Un tiro a giro che va a togliere la ragnatela all’incrocio sinistro, una parabola perfetta che Lloris può solo guardare. Appena 8 minuti dopo i Blues segneranno il 2-0 con Thiago Silva, un colpo di testa su punizione di Ziyech. Anche quel gol possiamo dire che porti la firma di Hudson-Odoi, il quale si era procurato il fallo dopo un'altra progressione. 

Dopo il secondo gol Conte ha inserito Lucas Moura e Skipp proponendo un 4-3-3; il Tottenham è andato in crescendo ma, per dire, ha guadagnato il primo calcio d'angolo solo all'87esimo minuto, e da questo è anche nato il primo tiro di Harry Kane parato da Kepa.
Alla fine Tuchel l’ha vinta proprio con il nuovo atteggiamento delle due ali, chiave tattica della gara. Hudson-Odoi ha dimostrato di saper entrare nei momenti chiave della partita, mentre Ziyech ha disputato una partita strepitosa tanto quanto il suo gol ‒ 97 tocchi, 10 duelli vinti, 10 recuperi, 10 cross, 5 tiri, 2 key pass.
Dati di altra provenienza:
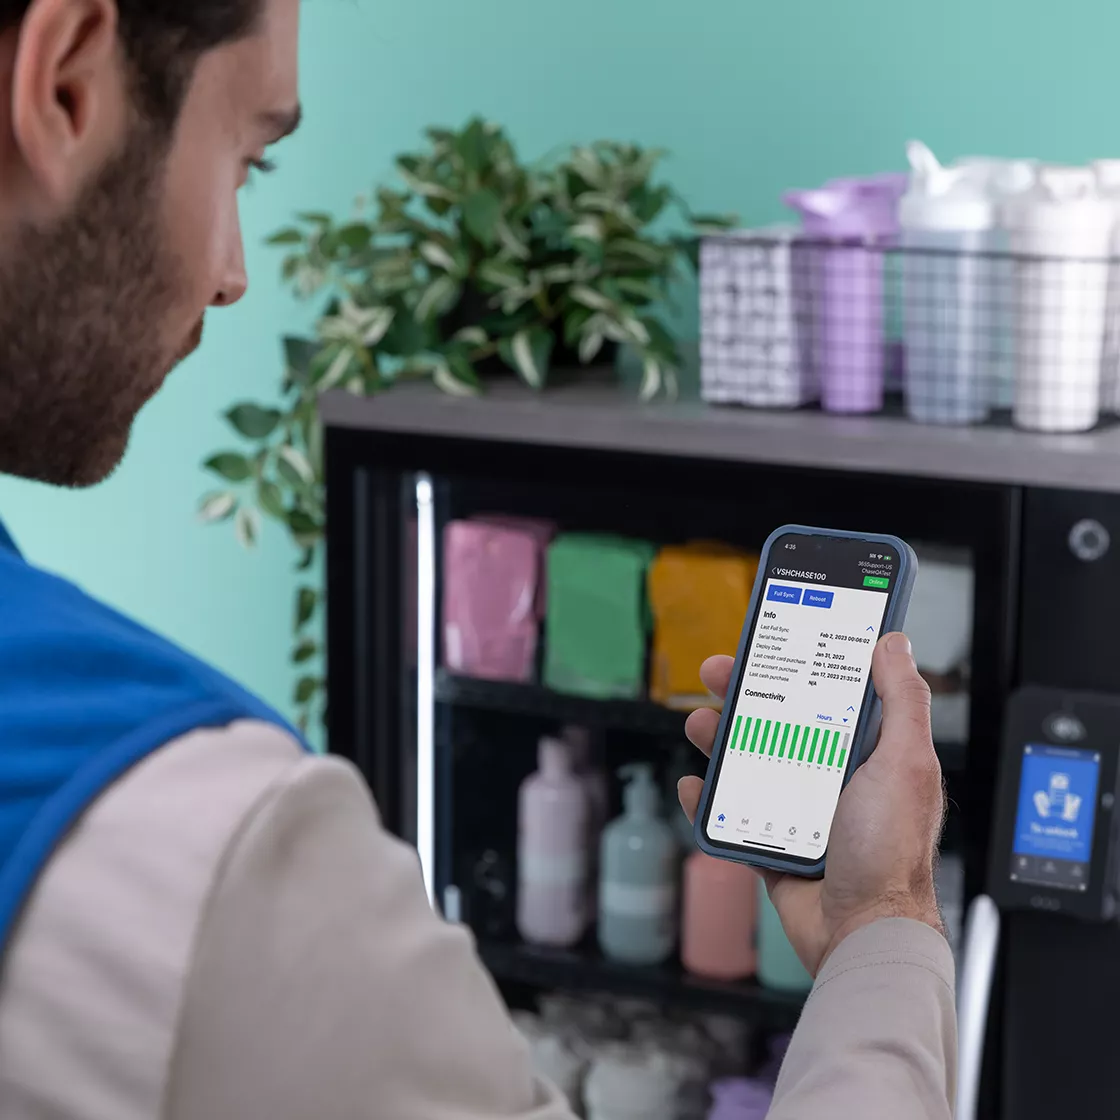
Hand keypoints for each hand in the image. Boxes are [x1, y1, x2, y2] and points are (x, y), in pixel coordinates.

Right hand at [678, 633, 945, 975]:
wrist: (862, 933)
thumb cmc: (891, 854)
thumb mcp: (904, 764)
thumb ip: (903, 702)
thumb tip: (893, 644)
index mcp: (867, 754)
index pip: (827, 694)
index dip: (799, 663)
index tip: (773, 638)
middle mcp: (834, 778)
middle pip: (779, 722)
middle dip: (745, 694)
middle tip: (716, 672)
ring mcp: (801, 811)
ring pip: (750, 763)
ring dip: (720, 740)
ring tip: (699, 725)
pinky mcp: (774, 844)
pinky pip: (732, 815)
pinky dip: (708, 801)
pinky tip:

Con questa prestazione "De Bruynesca" l'attaccante marocchino ha fatto capire quanto può essere alta l'asticella del suo gioco; con un po' più di costanza, Ziyech può tranquillamente diventare un leader di questi Blues.

Questa partita, sommata agli altri tre incontri dove il Chelsea è uscito con un parziale di 8-0, ha fatto vedere esattamente cosa manca al Tottenham per competere anche solo con i Blues: la qualità degli interpreti. Tuchel ha sicuramente più scelte a disposizione, a cui riesce a iniettare anche un senso di applicazione importante alla fase di non possesso e può anche fare a meno dei gol di Lukaku. Conte, invece, anziché dare una chance a giocatori più offensivi, come Lucas Moura, Lo Celso o Alli, ha preferito proporre quelli che gli garantivano un atteggiamento attendista e concentrato, quasi isolando la coppia d'attacco, e che voleva inasprire nel secondo tempo.

Certamente il Tottenham non ha la lunghezza e la qualià della rosa del Chelsea, ma Conte ha dato l’impressione di essere troppo preoccupato dagli avversari e poco competitivo durante la gara. Il modo in cui hanno affrontato il Liverpool a dicembre suggerisce che gli Spurs non hanno necessariamente un blocco mentale contro le squadre più grandi, ma dopo aver generalmente avuto una serie abbastanza morbida di partite di campionato, adesso Conte deve dimostrare di saper replicare quel tipo di prestazione anche contro le altre della top 6, se vuole comodamente qualificarsi in Champions.